As an absolute minimum there will be a group of pupils at high-risk from coronavirus who will be unable to return to school in September and Academy21 offer the ideal solution with live online teaching with all equipment provided.
It is looking increasingly likely that school capacity will be reduced next year due to social distancing requirements. In a less severe scenario this could involve staggered starts and a shortened school day with pupils expected to do more work at home. For students disadvantaged by this Academy21 again offers the ideal solution to level them up.
Some vulnerable staff will also need to stay at home causing staff shortages. Again here Academy21 could help by providing them a platform to teach, or covering smaller subject classes from their own staff for less than the cost of hiring a cover teacher.
For FY2021 it is easy to see both businesses growing revenues by 30%+. If Academy21 does turn out to be affected in H2 2020 then I do not see this lowering the baseline for FY 2021, but rather revenues fully returning to the trend line. Accordingly I see £11.4m revenue in 2021.
I currently see no reason for gross margins to change significantly, leading to a further 45% increase in gross profits to around £7m. With cash likely to be around £10m, the current market cap of £31m would start to look interesting to a wider range of investors.

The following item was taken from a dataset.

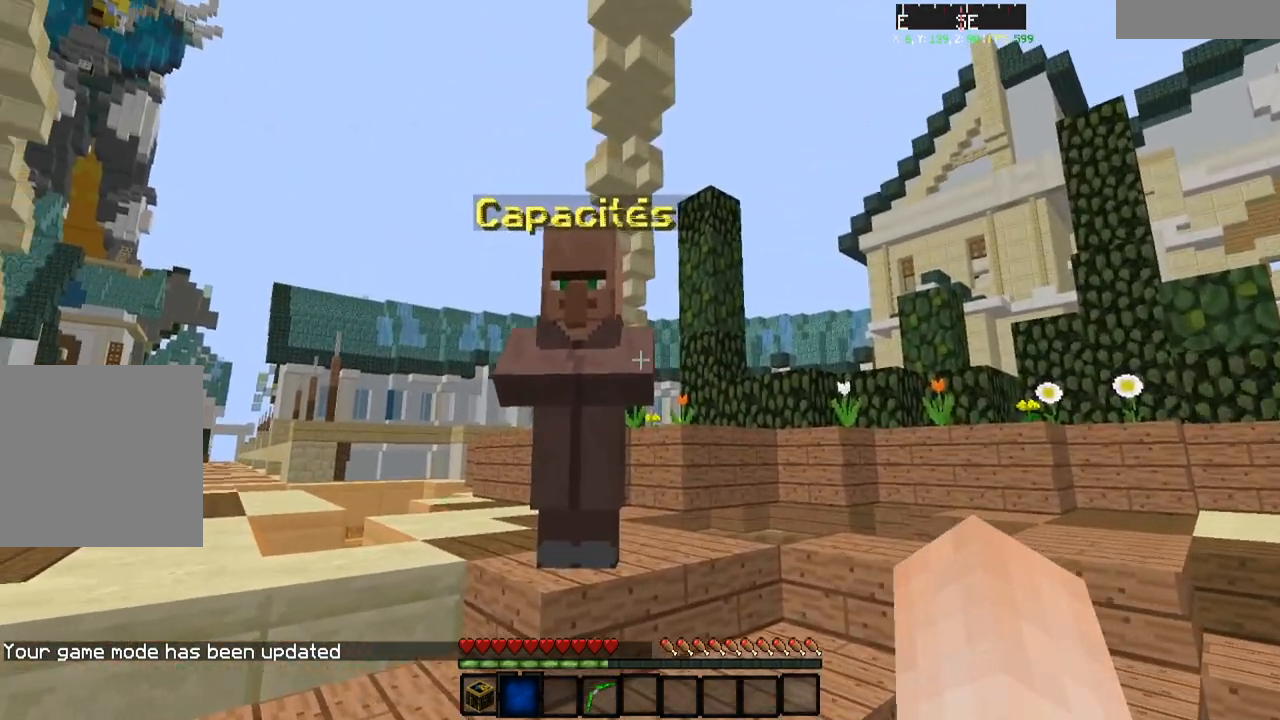
{"keys": [], "events": [[33, "a", "down"], [167, "a", "up"]]}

I do not expect further significant increases in fixed admin costs, but the recent hires and increases in marketing costs will be annualised for the first time. EPS may approach 1p and given the levels of cash plus increasingly negative working capital a dividend looks possible.
Remember that, in contrast to the broker guidance for £9.9m revenues, my figures are my current best guess, not a conservative minimum designed to be easily beaten.
2022 and beyond
2022 is the year when blended learning (mixing with online with in-person) by schools and universities should start to become commonplace, not out of necessity, but because it provides better outcomes, a wider syllabus and lower costs. The normalisation of online education should continue to propel growth at Wey at levels higher than the 18-19% I previously forecast for many years to come.
A single digit forward PE (at current prices) looks possible around 2022-3.